Bringing Blosc2 to Heel
There are many array libraries in the scientific and data ecosystem that provide native array types (Numpy, PyTorch, Zarr, h5py, PyTables, JAX, Blosc2) and an even larger list of those that ''consume'' these provided array types (Scikit-Learn, Parcels, Dask, Pillow, ScikitImage). Moroever, the division between the two groups is not very cleancut - PyTorch tensors are wrappers for NumPy arrays, and thus straddle the boundary between array provider and consumer.

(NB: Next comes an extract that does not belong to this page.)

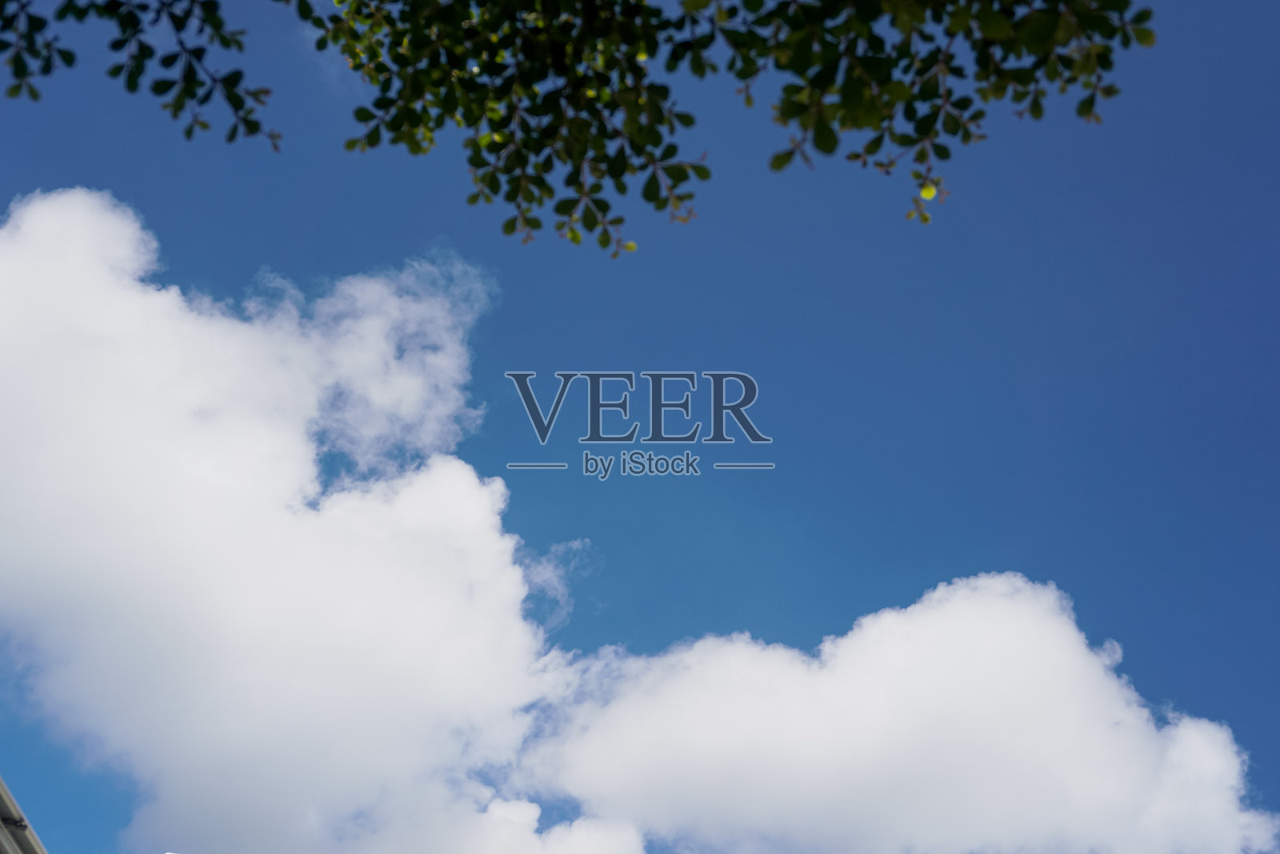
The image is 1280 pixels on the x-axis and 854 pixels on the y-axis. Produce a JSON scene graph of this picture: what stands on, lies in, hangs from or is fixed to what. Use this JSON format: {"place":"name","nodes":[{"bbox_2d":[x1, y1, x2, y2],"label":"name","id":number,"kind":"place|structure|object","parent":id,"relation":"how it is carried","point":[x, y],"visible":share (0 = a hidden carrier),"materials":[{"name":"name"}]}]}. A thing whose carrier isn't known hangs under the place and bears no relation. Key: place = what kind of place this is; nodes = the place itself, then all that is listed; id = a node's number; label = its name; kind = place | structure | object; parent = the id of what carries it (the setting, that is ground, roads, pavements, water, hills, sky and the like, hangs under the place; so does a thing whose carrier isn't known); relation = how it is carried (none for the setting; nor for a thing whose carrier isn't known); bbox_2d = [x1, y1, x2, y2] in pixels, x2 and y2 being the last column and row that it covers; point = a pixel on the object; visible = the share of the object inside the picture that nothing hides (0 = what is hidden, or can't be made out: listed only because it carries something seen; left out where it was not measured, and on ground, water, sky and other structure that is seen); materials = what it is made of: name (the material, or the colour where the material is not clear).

Such a high degree of interdependency makes it crucial that array objects are portable between libraries - this means that the array objects must be standardised between libraries, but also that the libraries are equipped with a minimal set of functions that have the same names and signatures across the ecosystem, and that know how to ingest, produce and process the arrays. The ideal would be to be able to write code that works with arrays
import array_lib as xp
#
# Do array things with library
#
and then simply swap in any array library array_lib
and have the code run.
From this set of concerns has sprung an open-source effort to develop the array API standard, along with an extensive associated test suite, to drive the array ecosystem towards this holy grail of interoperability.
Blosc2 and the array API
Blosc2 has been developed with the array API in mind from an early stage, but it is only now that ironArray has been able to dedicate development time to integration efforts. While the standard and test suite are still evolving (the latest version was released in December 2024), it is sufficiently stable to form the basis for ironArray's work.